Monday November 2, 2015 9:56 pm PST by Husain Sumra
Microsoft tonight announced that it was making changes to its OneDrive cloud storage services, reducing the amount of storage both Office 365 and free users are granted and eliminating its unlimited option. The company says that the changes were needed to “ensure that we can continue to deliver a collaborative, connected and intelligent service.”
Since we started to roll out unlimited cloud storage to Office 365 consumer subscribers, a small number of users backed up numerous PCs and stored entire movie collections and DVR recordings. In some instances, this exceeded 75 TB per user or 14,000 times the average. Instead of focusing on extreme backup scenarios, we want to remain focused on delivering high-value productivity and collaboration experiences that benefit the majority of OneDrive users.
Office 365 Home, Personal and University subscribers will no longer have access to unlimited storage. Instead, these users will be limited to 1 TB of storage. The 100 GB and 200 GB plans are being eliminated for new users and will be replaced with a 50 GB plan for $1.99 a month, which will launch in early 2016. Free OneDrive users will see their storage decreased from 15 GB to 5 GB, with the 15 GB camera roll storage bonus also being eliminated. These changes will also roll out in early 2016.
Microsoft says it wants to make the transition for its users as easy as possible, outlining the steps its taking to notify users of the change. Office 365 subscribers that have more than 1 TB of storage will be notified and will be allowed to keep their increased storage for 12 months. Office 365 customers who no longer desire the service because of the change will be given a pro-rated refund. Free users who have used more than 5 GB of storage will have access to all their files for 12 months after the changes go into effect in early 2016 and will receive a free one-year subscription to Office 365. Individual OneDrive subscribers to the 100 GB and 200 GB plans will not be affected.

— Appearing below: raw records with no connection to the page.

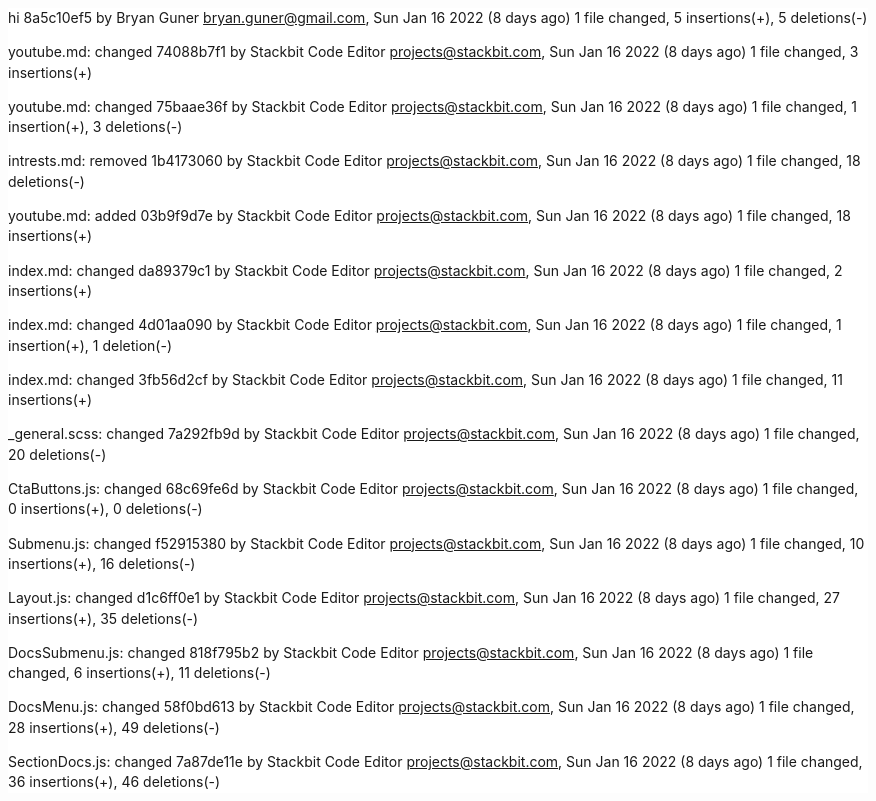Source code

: hi
8a5c10ef5 by Bryan Guner <bryan.guner@gmail.com>, Sun Jan 16 2022 (8 days ago)
1 file changed, 5 insertions(+), 5 deletions(-)

youtube.md: changed
74088b7f1 by Stackbit Code Editor <projects@stackbit.com>, Sun Jan 16 2022 (8 days ago)
1 file changed, 3 insertions(+)

youtube.md: changed
75baae36f by Stackbit Code Editor <projects@stackbit.com>, Sun Jan 16 2022 (8 days ago)
1 file changed, 1 insertion(+), 3 deletions(-)

intrests.md: removed
1b4173060 by Stackbit Code Editor <projects@stackbit.com>, Sun Jan 16 2022 (8 days ago)
1 file changed, 18 deletions(-)

youtube.md: added
03b9f9d7e by Stackbit Code Editor <projects@stackbit.com>, Sun Jan 16 2022 (8 days ago)
1 file changed, 18 insertions(+)

index.md: changed
da89379c1 by Stackbit Code Editor <projects@stackbit.com>, Sun Jan 16 2022 (8 days ago)
1 file changed, 2 insertions(+)

index.md: changed
4d01aa090 by Stackbit Code Editor <projects@stackbit.com>, Sun Jan 16 2022 (8 days ago)
1 file changed, 1 insertion(+), 1 deletion(-)

index.md: changed
3fb56d2cf by Stackbit Code Editor <projects@stackbit.com>, Sun Jan 16 2022 (8 days ago)
1 file changed, 11 insertions(+)

\_general.scss: changed
7a292fb9d by Stackbit Code Editor <projects@stackbit.com>, Sun Jan 16 2022 (8 days ago)
1 file changed, 20 deletions(-)

CtaButtons.js: changed
68c69fe6d by Stackbit Code Editor <projects@stackbit.com>, Sun Jan 16 2022 (8 days ago)
1 file changed, 0 insertions(+), 0 deletions(-)

Submenu.js: changed
f52915380 by Stackbit Code Editor <projects@stackbit.com>, Sun Jan 16 2022 (8 days ago)
1 file changed, 10 insertions(+), 16 deletions(-)

Layout.js: changed
d1c6ff0e1 by Stackbit Code Editor <projects@stackbit.com>, Sun Jan 16 2022 (8 days ago)
1 file changed, 27 insertions(+), 35 deletions(-)

DocsSubmenu.js: changed
818f795b2 by Stackbit Code Editor <projects@stackbit.com>, Sun Jan 16 2022 (8 days ago)
1 file changed, 6 insertions(+), 11 deletions(-)

DocsMenu.js: changed
58f0bd613 by Stackbit Code Editor <projects@stackbit.com>, Sun Jan 16 2022 (8 days ago)
1 file changed, 28 insertions(+), 49 deletions(-)

SectionDocs.js: changed
7a87de11e by Stackbit Code Editor <projects@stackbit.com>, Sun Jan 16 2022 (8 days ago)
1 file changed, 36 insertions(+), 46 deletions(-)

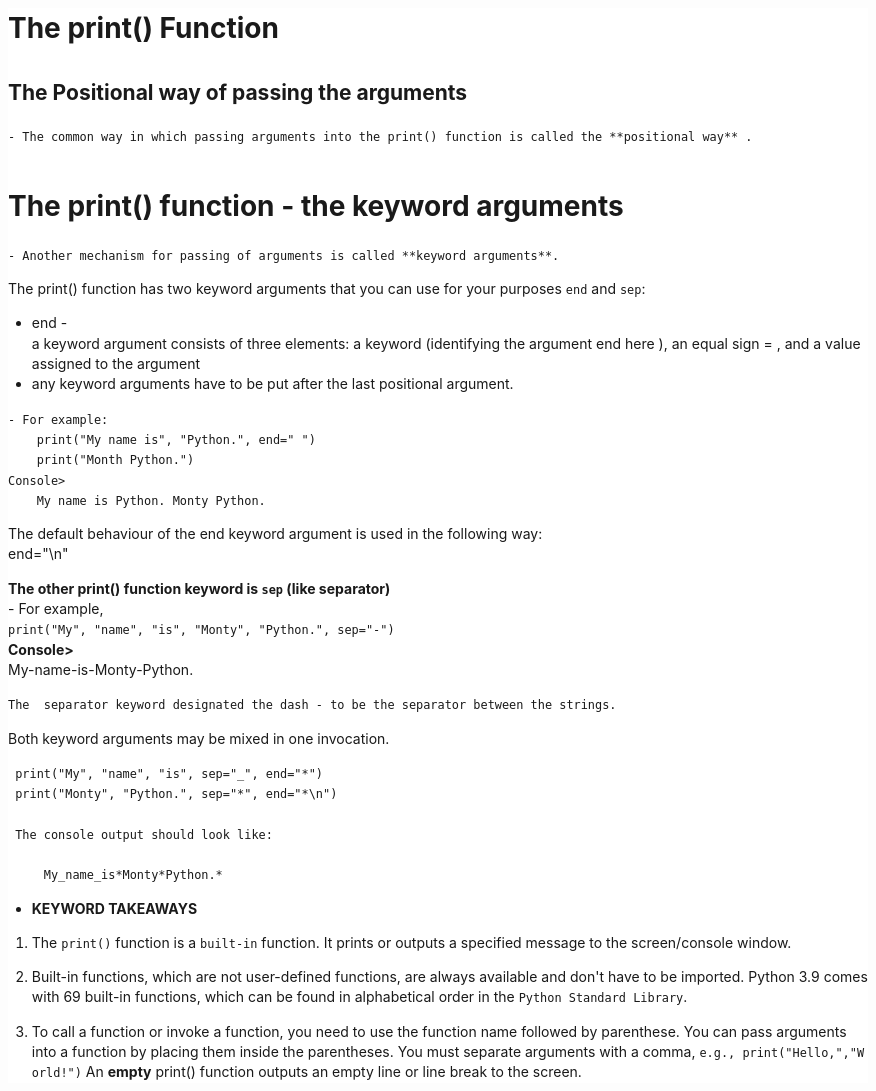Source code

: # The print() Function

##  The Positional way of passing the arguments
    - The common way in which passing arguments into the print() function is called the **positional way** .

# The print() function - the keyword arguments

    - Another mechanism for passing of arguments is called **keyword arguments**. 

The print() function has two keyword arguments that you can use for your purposes `end` and `sep`:
    <ul><li>end - <br> a keyword argument consists of three elements: a keyword (identifying the argument end here ), an equal sign = , and a value assigned to the argument</li><li>any keyword arguments have to be put after the last positional argument.</li></ul>

    - For example: 
        print("My name is", "Python.", end=" ")
        print("Month Python.")
    Console>
        My name is Python. Monty Python.
The default behaviour of the end keyword argument is used in the following way:
    <br>end="\n"

    
**The other print() function keyword is `sep` (like separator)**
<br>
    - For example,
    <br>`print("My", "name", "is", "Monty", "Python.", sep="-")`<br>
    **Console>**
        <br>My-name-is-Monty-Python.
    
    The  separator keyword designated the dash - to be the separator between the strings.

Both keyword arguments may be mixed in one invocation.
    
     print("My", "name", "is", sep="_", end="*")
     print("Monty", "Python.", sep="*", end="*\n")

     The console output should look like:

         My_name_is*Monty*Python.*


* **KEYWORD TAKEAWAYS**

1. The `print()` function is a `built-in` function. It prints or outputs a specified message to the screen/console window.

2. Built-in functions, which are not user-defined functions, are always available and don't have to be imported.  Python 3.9 comes with 69 built-in functions, which can be found in alphabetical order in the `Python Standard Library`. 

3. To call a function or invoke a function, you need to use the function name followed by parenthese. You can pass arguments into a function by placing them inside the parentheses. You must separate arguments with a comma,
    `e.g., print("Hello,","World!")`
    An **empty** print() function outputs an empty line or line break to the screen.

In June 2014, Microsoft boosted its storage plans for OneDrive, bumping Office 365 subscribers from 20 GB to 1 TB before adding unlimited storage in October 2014. The company also increased storage of its free service from 7 GB to 15 GB while also decreasing prices for the 100 GB and 200 GB plans.
At its “Hey Siri” event this year, Apple announced price reductions for its own cloud storage service, iCloud Drive. 5 GB of iCloud storage is free while 50 GB is priced at 99 cents per month, 200 GB is $2.99 per month and 1 TB is $9.99 per month.